Examine each line of the data, and copy the ones containing "graph".

☆ ☆ ☆

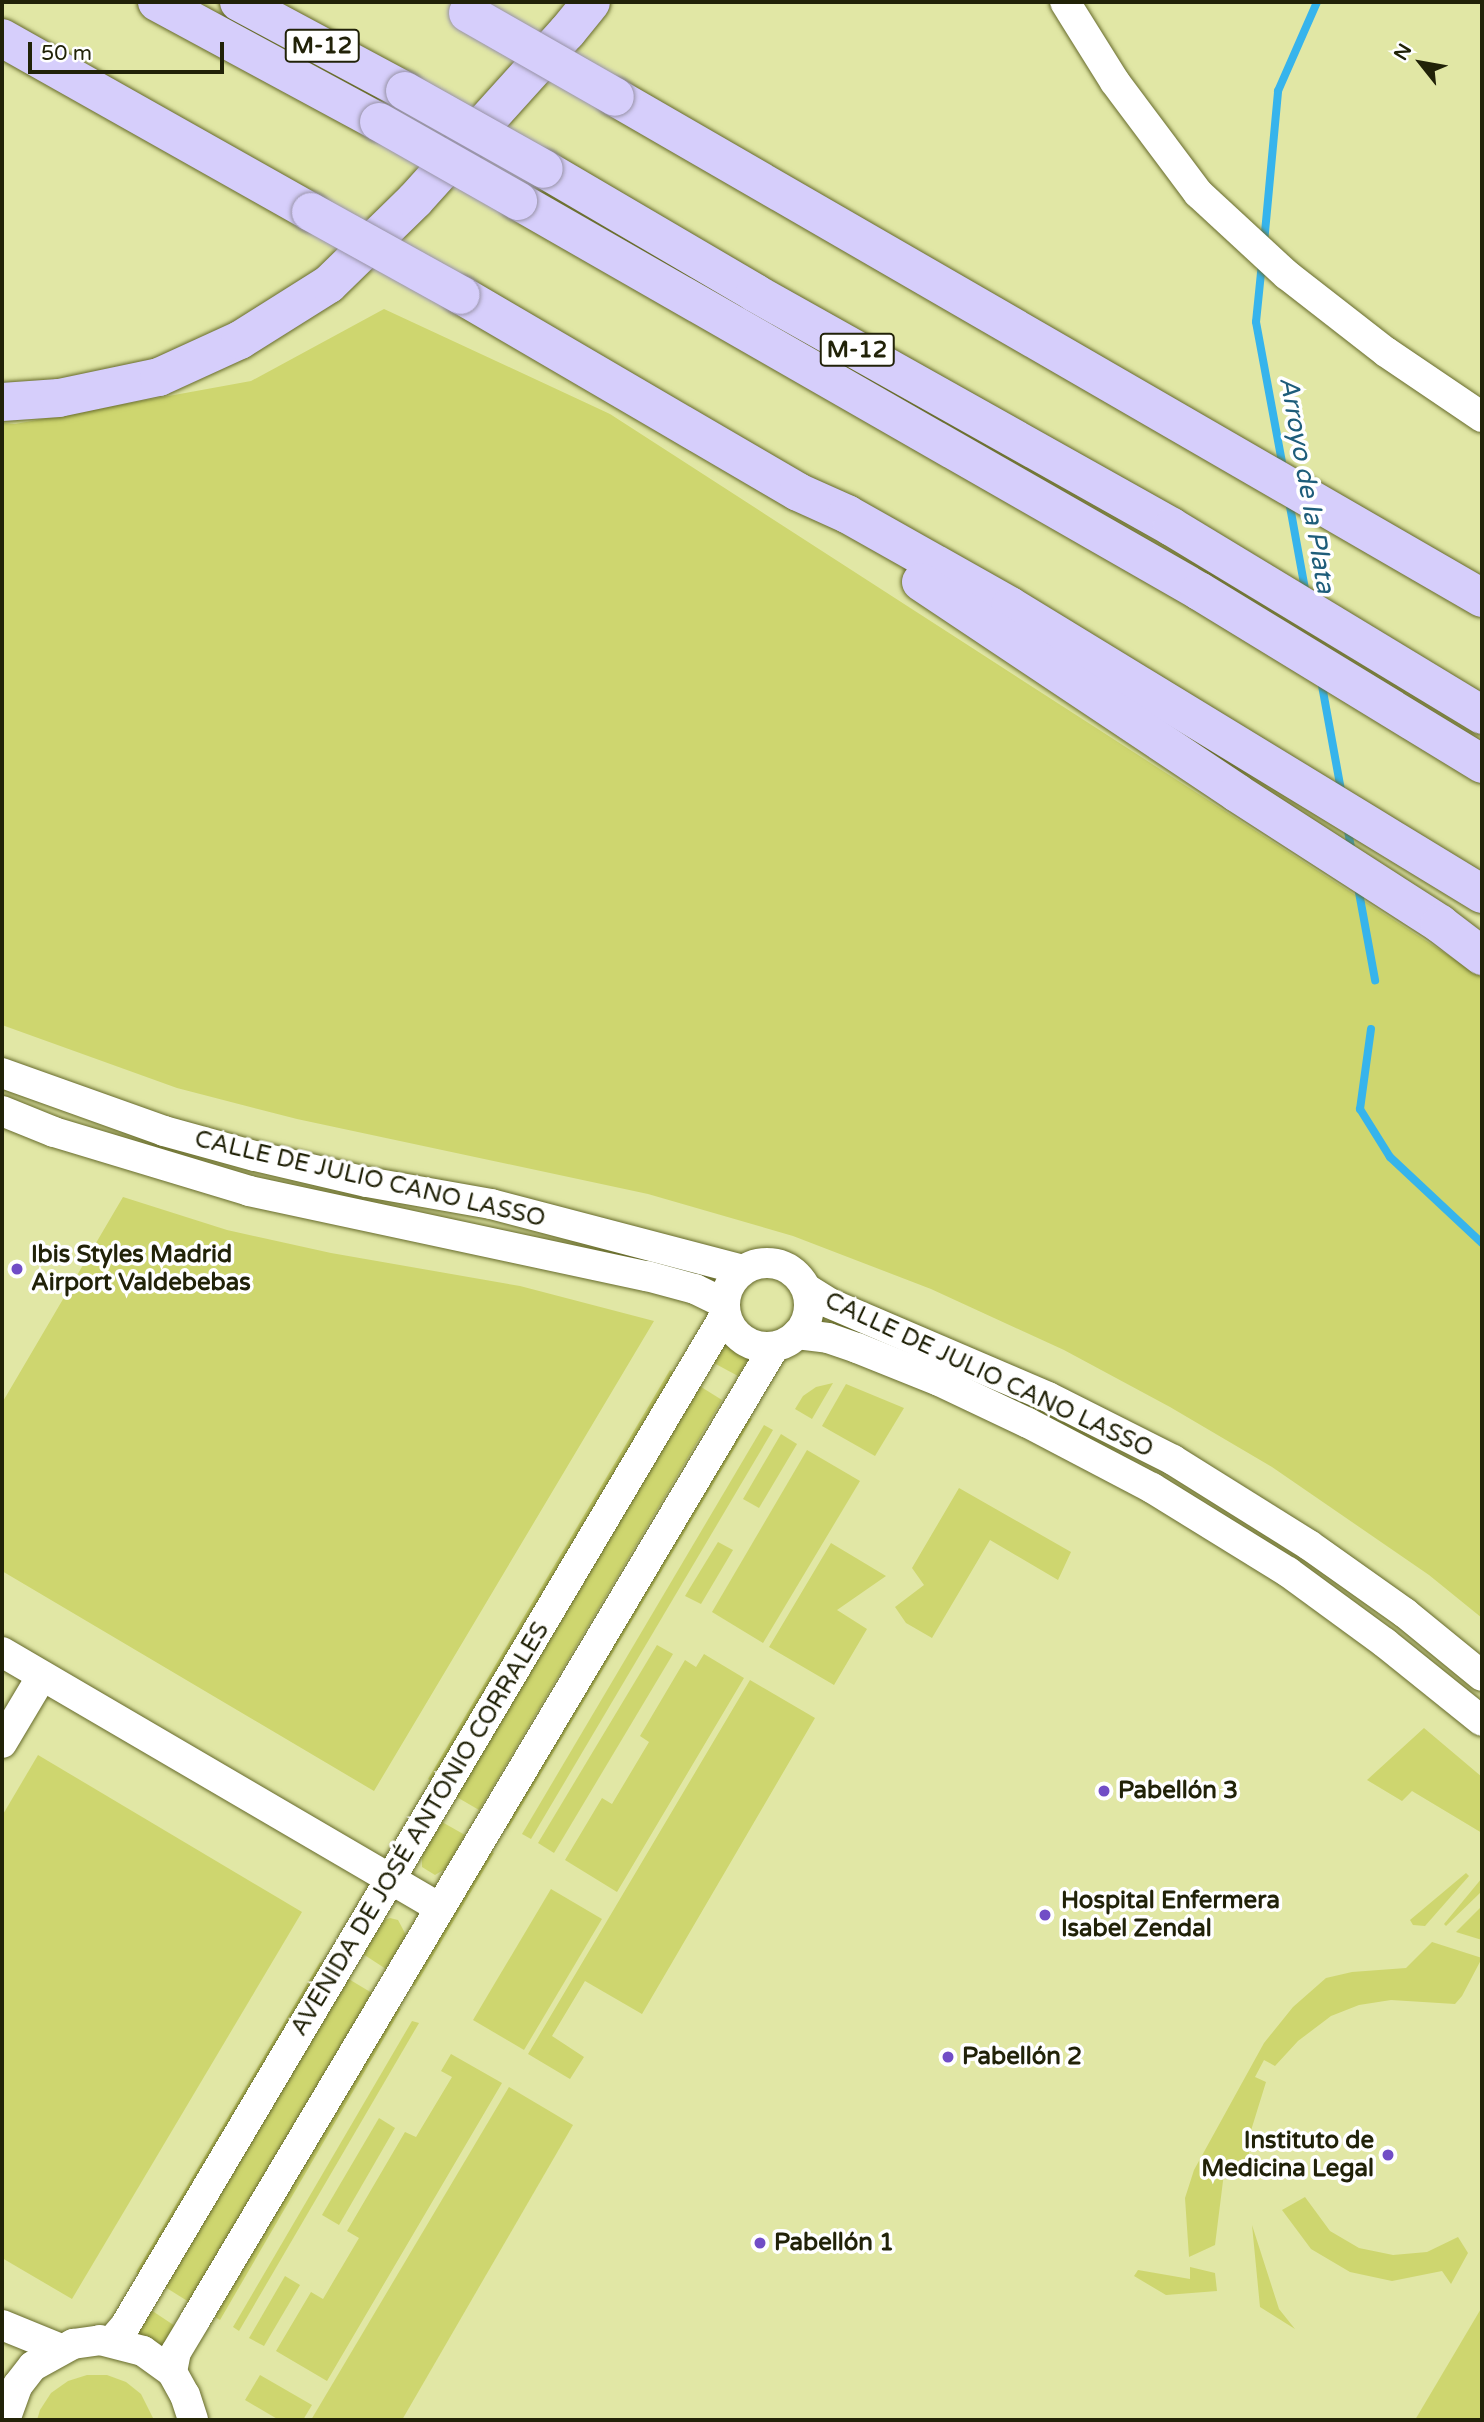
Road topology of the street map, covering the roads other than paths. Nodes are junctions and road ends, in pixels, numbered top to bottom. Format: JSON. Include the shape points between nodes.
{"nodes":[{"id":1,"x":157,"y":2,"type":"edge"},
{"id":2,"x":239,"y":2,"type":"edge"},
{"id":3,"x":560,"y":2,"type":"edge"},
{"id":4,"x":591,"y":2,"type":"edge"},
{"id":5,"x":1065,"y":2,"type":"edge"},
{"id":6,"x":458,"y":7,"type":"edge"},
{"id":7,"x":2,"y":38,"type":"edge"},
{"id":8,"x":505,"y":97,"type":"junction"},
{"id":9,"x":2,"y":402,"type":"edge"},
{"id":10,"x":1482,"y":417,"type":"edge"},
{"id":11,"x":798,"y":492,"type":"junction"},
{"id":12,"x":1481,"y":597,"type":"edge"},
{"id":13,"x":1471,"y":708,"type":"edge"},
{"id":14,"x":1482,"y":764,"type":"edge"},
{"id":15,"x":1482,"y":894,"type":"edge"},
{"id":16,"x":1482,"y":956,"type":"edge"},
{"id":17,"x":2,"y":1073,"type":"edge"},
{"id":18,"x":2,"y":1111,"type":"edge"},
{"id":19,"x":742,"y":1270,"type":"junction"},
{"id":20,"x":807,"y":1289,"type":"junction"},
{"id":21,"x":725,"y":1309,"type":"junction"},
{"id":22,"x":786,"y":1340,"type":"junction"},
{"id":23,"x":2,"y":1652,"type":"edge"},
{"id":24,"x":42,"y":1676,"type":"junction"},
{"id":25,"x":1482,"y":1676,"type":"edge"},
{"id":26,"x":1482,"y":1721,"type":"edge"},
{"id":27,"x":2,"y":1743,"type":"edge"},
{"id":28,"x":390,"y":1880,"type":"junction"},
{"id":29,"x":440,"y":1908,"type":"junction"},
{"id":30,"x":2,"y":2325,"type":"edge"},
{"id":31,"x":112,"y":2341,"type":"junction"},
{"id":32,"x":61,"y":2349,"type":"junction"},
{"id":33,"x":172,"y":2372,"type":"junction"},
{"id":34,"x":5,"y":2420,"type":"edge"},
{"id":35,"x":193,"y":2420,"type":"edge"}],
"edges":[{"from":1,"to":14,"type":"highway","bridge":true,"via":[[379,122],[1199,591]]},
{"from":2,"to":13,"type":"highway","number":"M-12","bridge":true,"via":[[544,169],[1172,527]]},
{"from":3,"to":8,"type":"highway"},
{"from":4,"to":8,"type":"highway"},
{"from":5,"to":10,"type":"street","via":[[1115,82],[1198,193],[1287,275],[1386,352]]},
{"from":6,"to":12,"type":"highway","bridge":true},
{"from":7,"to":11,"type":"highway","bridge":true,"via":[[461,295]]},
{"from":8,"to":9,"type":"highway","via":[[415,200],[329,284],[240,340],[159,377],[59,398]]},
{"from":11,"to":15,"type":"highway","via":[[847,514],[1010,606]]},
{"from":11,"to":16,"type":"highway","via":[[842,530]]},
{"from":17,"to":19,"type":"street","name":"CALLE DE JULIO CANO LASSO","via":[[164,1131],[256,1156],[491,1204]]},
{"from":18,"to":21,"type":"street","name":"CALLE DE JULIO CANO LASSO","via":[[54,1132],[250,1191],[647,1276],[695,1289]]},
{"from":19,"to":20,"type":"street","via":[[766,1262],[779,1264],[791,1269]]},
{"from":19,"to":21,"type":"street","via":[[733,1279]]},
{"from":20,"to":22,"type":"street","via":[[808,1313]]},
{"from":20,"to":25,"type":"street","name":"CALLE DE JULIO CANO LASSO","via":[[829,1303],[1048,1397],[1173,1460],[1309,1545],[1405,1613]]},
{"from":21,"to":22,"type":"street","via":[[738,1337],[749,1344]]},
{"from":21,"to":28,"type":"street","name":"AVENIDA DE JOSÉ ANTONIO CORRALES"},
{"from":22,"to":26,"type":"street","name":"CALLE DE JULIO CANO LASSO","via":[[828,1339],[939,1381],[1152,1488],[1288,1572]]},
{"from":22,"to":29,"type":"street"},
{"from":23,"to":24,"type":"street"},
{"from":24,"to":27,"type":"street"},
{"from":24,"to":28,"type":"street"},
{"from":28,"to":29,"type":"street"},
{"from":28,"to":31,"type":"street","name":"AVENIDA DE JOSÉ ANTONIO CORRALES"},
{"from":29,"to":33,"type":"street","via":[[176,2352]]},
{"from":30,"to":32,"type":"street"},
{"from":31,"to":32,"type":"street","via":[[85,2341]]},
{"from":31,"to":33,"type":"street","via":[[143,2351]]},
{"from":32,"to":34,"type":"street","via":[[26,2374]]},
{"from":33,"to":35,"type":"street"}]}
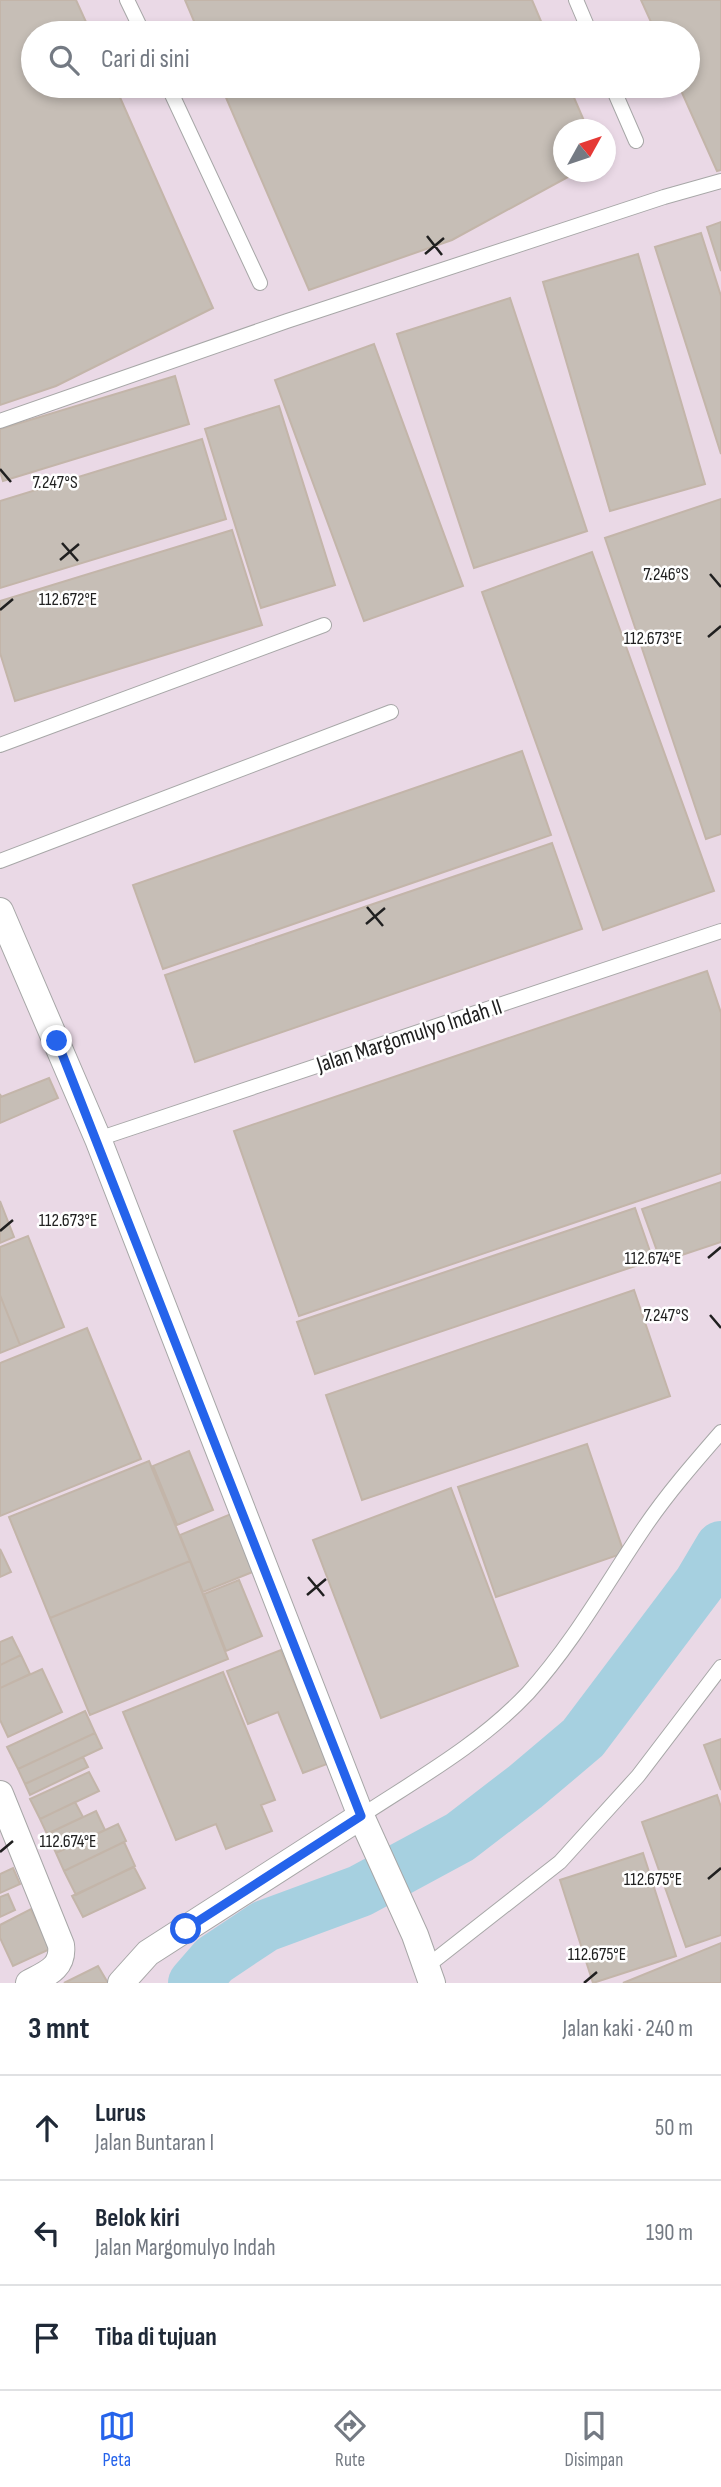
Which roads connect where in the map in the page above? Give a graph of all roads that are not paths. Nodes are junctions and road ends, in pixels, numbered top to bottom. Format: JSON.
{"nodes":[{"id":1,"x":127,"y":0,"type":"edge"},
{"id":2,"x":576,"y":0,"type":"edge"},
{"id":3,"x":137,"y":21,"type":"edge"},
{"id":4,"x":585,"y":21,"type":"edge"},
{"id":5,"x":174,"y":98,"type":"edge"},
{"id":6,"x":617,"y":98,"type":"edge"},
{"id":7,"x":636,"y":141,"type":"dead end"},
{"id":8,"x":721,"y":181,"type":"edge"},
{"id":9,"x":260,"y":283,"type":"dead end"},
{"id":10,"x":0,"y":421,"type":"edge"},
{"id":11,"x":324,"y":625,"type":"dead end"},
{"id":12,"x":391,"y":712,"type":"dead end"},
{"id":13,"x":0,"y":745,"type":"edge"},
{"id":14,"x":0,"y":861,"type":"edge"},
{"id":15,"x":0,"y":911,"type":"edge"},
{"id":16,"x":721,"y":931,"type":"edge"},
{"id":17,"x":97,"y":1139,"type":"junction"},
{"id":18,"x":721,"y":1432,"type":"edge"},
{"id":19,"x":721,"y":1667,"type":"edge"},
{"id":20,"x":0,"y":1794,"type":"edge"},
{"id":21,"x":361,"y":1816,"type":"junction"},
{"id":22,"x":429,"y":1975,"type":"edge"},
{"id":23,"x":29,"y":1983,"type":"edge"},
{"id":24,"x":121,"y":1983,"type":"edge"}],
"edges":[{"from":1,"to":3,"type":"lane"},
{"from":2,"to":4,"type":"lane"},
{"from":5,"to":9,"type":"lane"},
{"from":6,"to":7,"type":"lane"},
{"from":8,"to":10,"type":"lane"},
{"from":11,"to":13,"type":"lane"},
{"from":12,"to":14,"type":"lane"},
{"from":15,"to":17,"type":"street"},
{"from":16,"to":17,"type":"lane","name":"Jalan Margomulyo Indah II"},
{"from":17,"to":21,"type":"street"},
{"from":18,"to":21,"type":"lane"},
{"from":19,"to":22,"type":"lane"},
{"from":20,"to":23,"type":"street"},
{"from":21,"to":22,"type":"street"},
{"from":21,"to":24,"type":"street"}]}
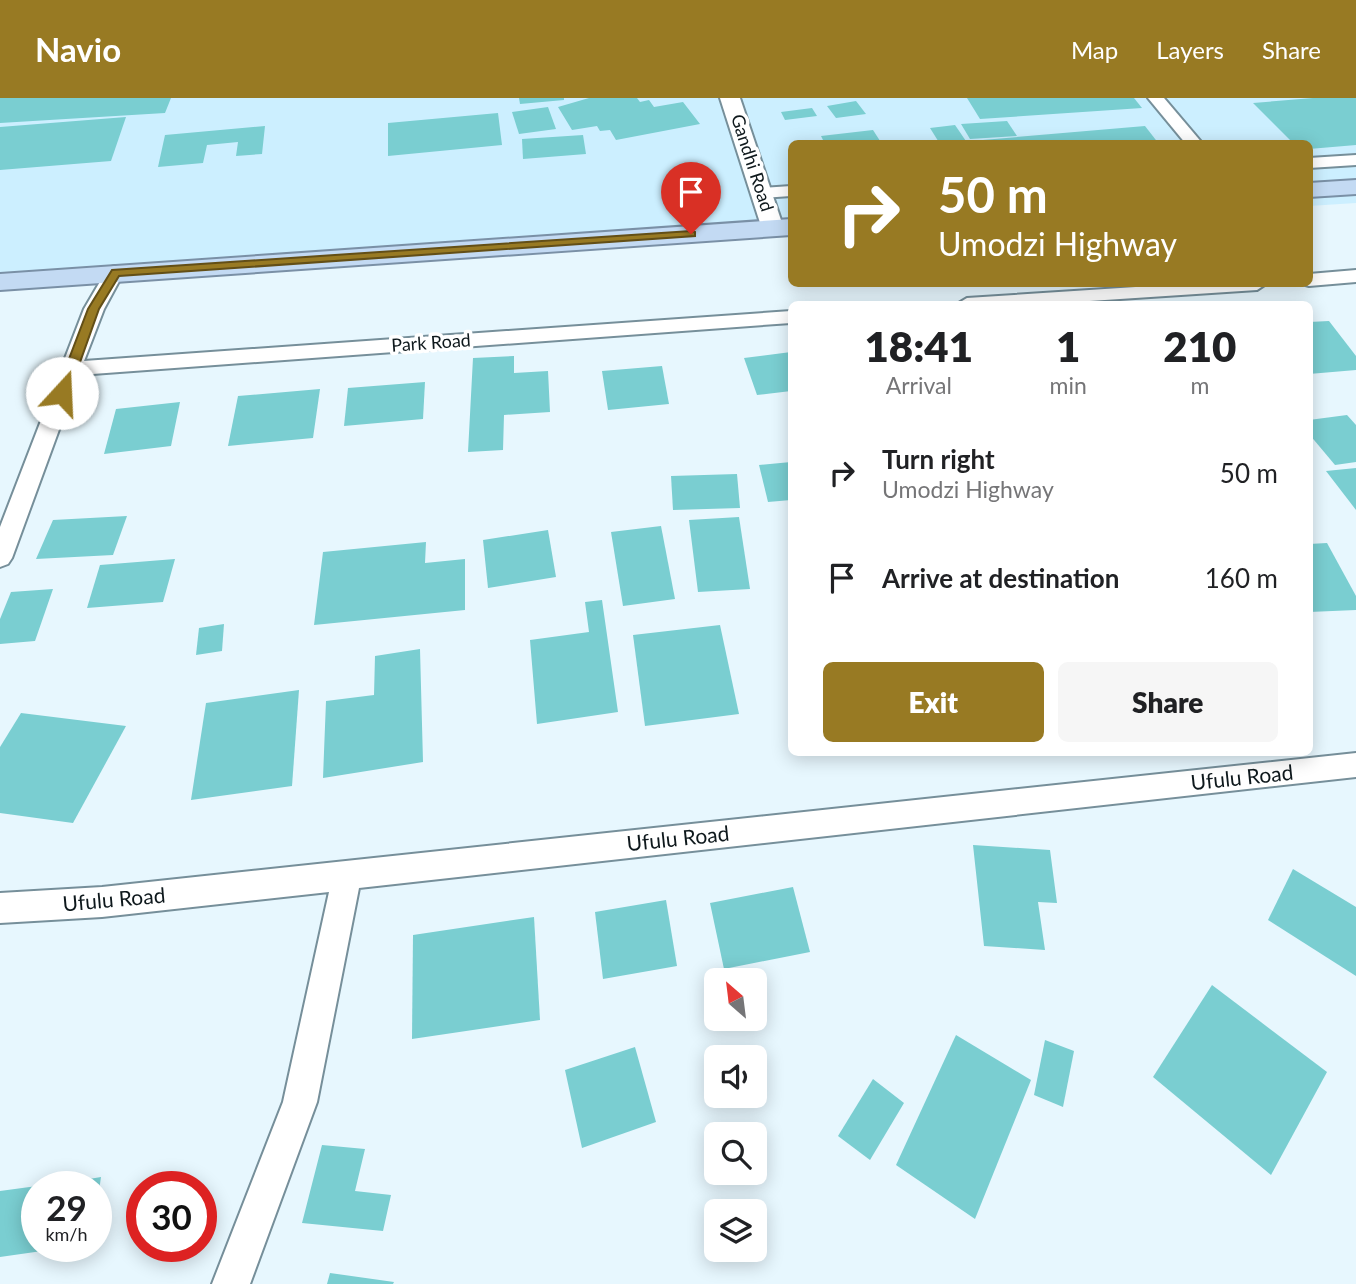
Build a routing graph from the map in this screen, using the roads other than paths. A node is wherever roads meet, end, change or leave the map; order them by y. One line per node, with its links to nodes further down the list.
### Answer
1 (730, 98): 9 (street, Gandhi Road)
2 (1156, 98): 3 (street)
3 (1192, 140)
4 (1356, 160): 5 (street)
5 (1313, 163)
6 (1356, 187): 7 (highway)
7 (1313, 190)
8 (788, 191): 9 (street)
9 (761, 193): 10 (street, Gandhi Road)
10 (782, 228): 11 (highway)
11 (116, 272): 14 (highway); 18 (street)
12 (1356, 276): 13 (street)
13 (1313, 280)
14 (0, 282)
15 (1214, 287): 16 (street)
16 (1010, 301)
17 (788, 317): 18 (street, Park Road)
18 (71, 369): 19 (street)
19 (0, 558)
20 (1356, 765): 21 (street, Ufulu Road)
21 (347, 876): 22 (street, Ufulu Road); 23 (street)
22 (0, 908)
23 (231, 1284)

☆ ☆ ☆

■ Answer box ■
Which roads connect where in the map in the page above? Give a graph of all roads that are not paths. Nodes are junctions and road ends, in pixels, numbered top to bottom. Format: JSON.
Build a routing graph from the map in this screen, using the roads other than paths. A node is wherever roads meet, end, change or leave the map; order them by y. One line per node, with its links to nodes further down the list.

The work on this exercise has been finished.